Today, many investors are taking diversification to a step further. They seek variation in the advice they receive.  Rather than have a single investment advisor, some net worth families are breaking their wealth into multiple segments and hiring separate advisors.  Other families maintain multiple advisory relationships because they have been in place for many years.

Using multiple advisors will certainly bring a diversity of perspective.  However, this process introduces a number of complexities.

First – investors miss the benefit of fee discounts.  As investment professionals provide advice about larger pools of assets, their advisory fees typically drop to a lower percentage of the total portfolio.  By splitting up portfolios, investors lose these fee breakpoints and pay a higher total cost.

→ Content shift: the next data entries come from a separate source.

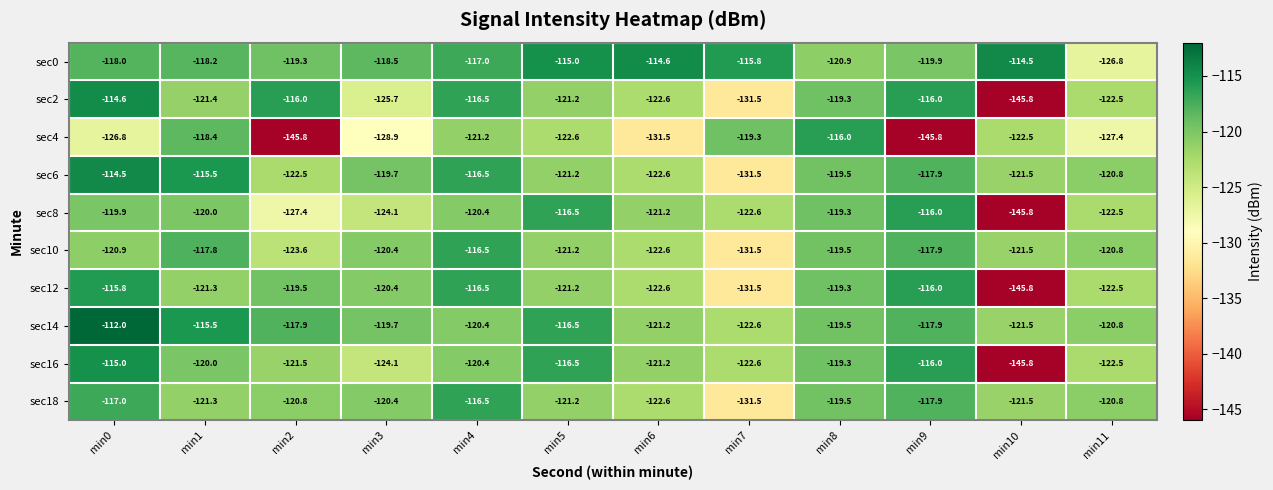

What is the sum of all sec2 values?

-1473.1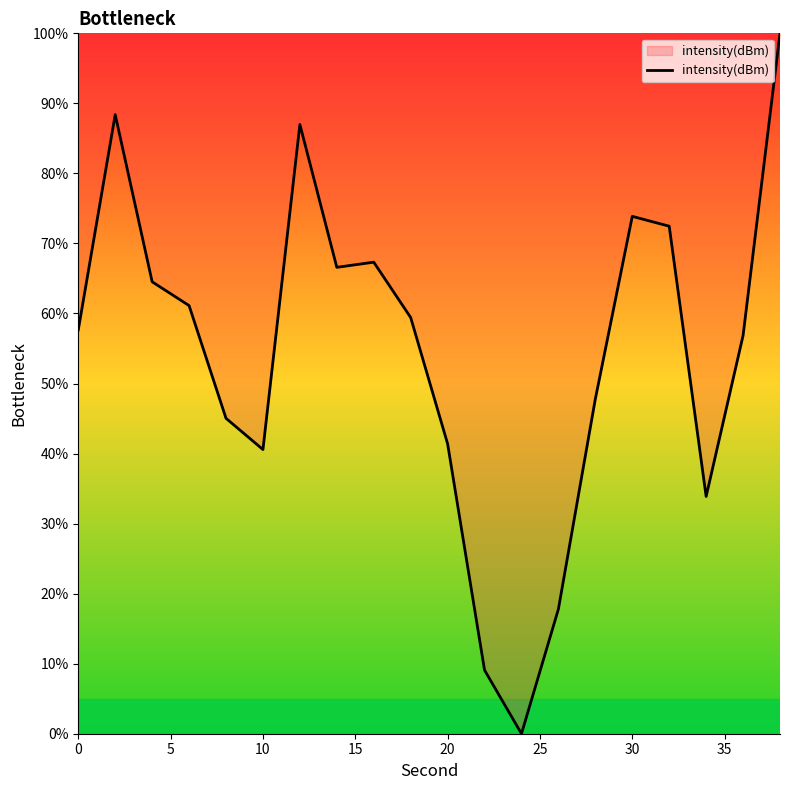

What is the sum of all values?

1090.8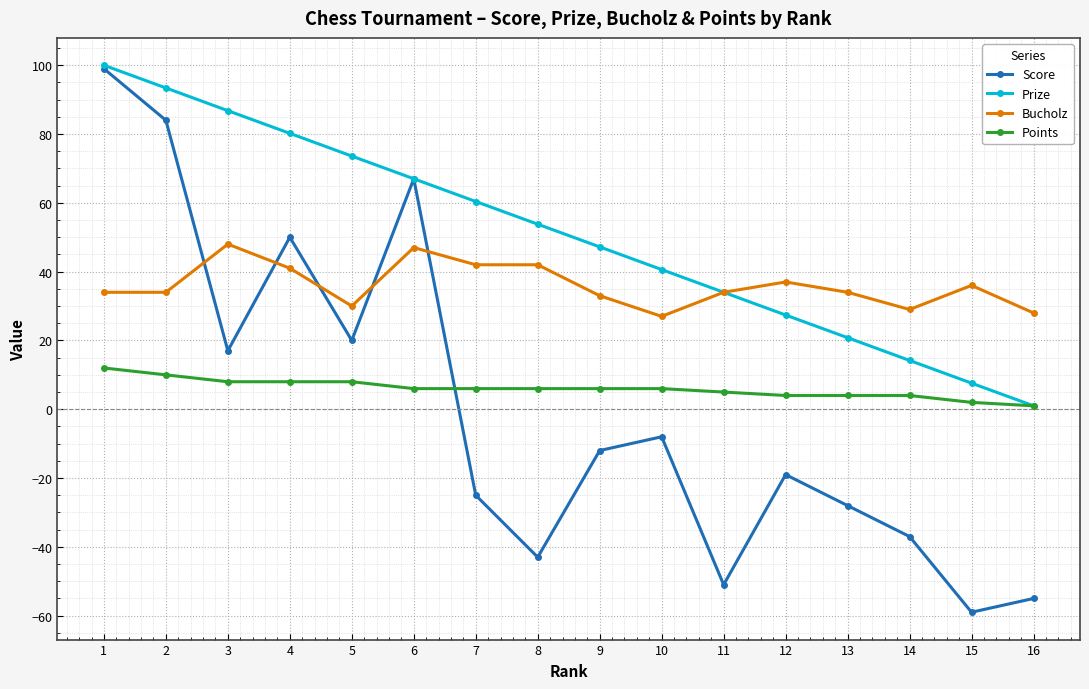

How many lines are shown in the chart?

4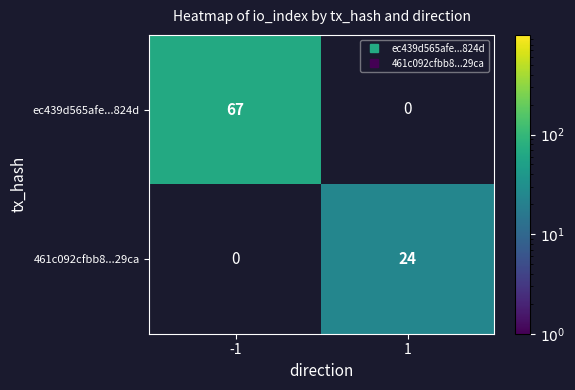

At 1, list the series in order from largest to smallest.

461c092cfbb8...29ca, ec439d565afe...824d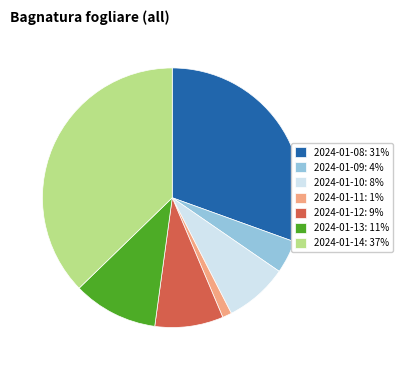

Do 2024-01-11 and 2024-01-10 together represent more than half of the pie?

No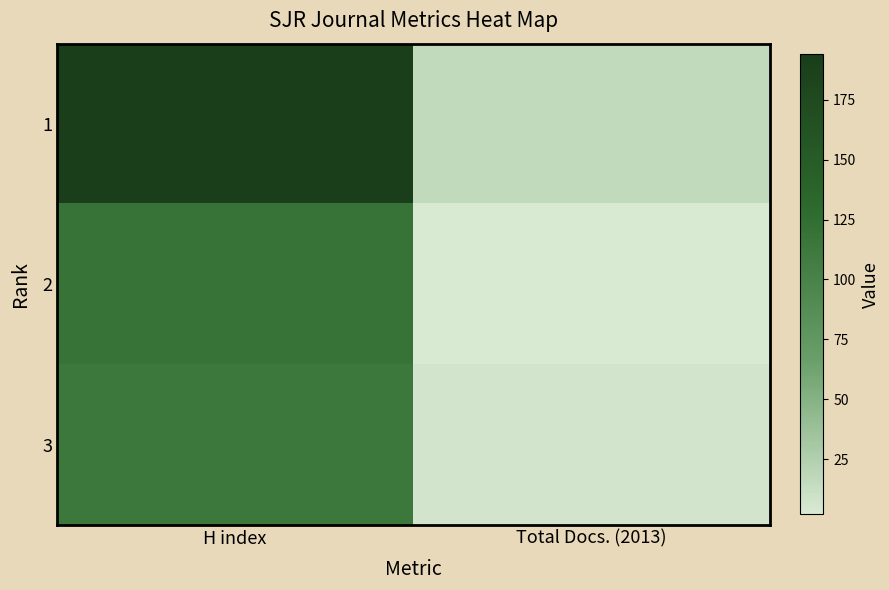

At which category is the sum across all series the highest?

H index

Second – investors need to be careful of over-diversification.  If a family hires multiple advisors and asks them to build broad-based portfolios without coordinating with one another, the total return of all the portfolios may have little chance of exceeding traditional index strategies.  By having four or five active managers in one asset class, overall performance will typically mirror index performance, and may actually be worse once management fees are accounted for.

Third – investors lose the practical benefit of comprehensive investment reporting.  By hiring three advisors, for example, one will face a time consuming challenge of reviewing three separate quarterly performance reports.  This review may involve many manual calculations to judge the combined performance.

Despite these challenges, maintaining multiple advisors is often necessary for many high new worth families.  Long-time bank and brokerage relationships-especially those involving trusts and family partnerships-must often be continued in addition to hiring an independent family investment advisor.

By having a coordinating advisor, long-term relationships need not be disrupted.  Instead, the aggregate reporting of the coordinating advisor allows for better synchronization and the introduction of complementary investments – all while keeping family investments in multiple locations.  These creative advancements in client service allow advisory firms to simplify the lives of clients in ways that more efficiently meets their needs.

The Family CIO

For high net worth families using multiple investment advisors, many describe a family chief investment officer as a key advisory role.  By monitoring the overall portfolio, you can address the complexities of maintaining different family accounts in multiple locations.

Even when many investment professionals are involved with a family’s overall finances, the CIO keeps a diligent watch over the aggregate portfolio monitoring each investment account as well as the total.  The advisor who serves in this role may or may not make tactical investment allocations for certain parts of the overall portfolio, but by maintaining a view of how the disparate parts are affecting each other; the CIO can help families make critical decisions for overall asset allocation.

Studies consistently show that strategic asset allocation plays the largest role in generating portfolio reports. Engaging a family CIO as a professional watchdog and co-fiduciary is a new trend, but one that is quickly gaining acceptance.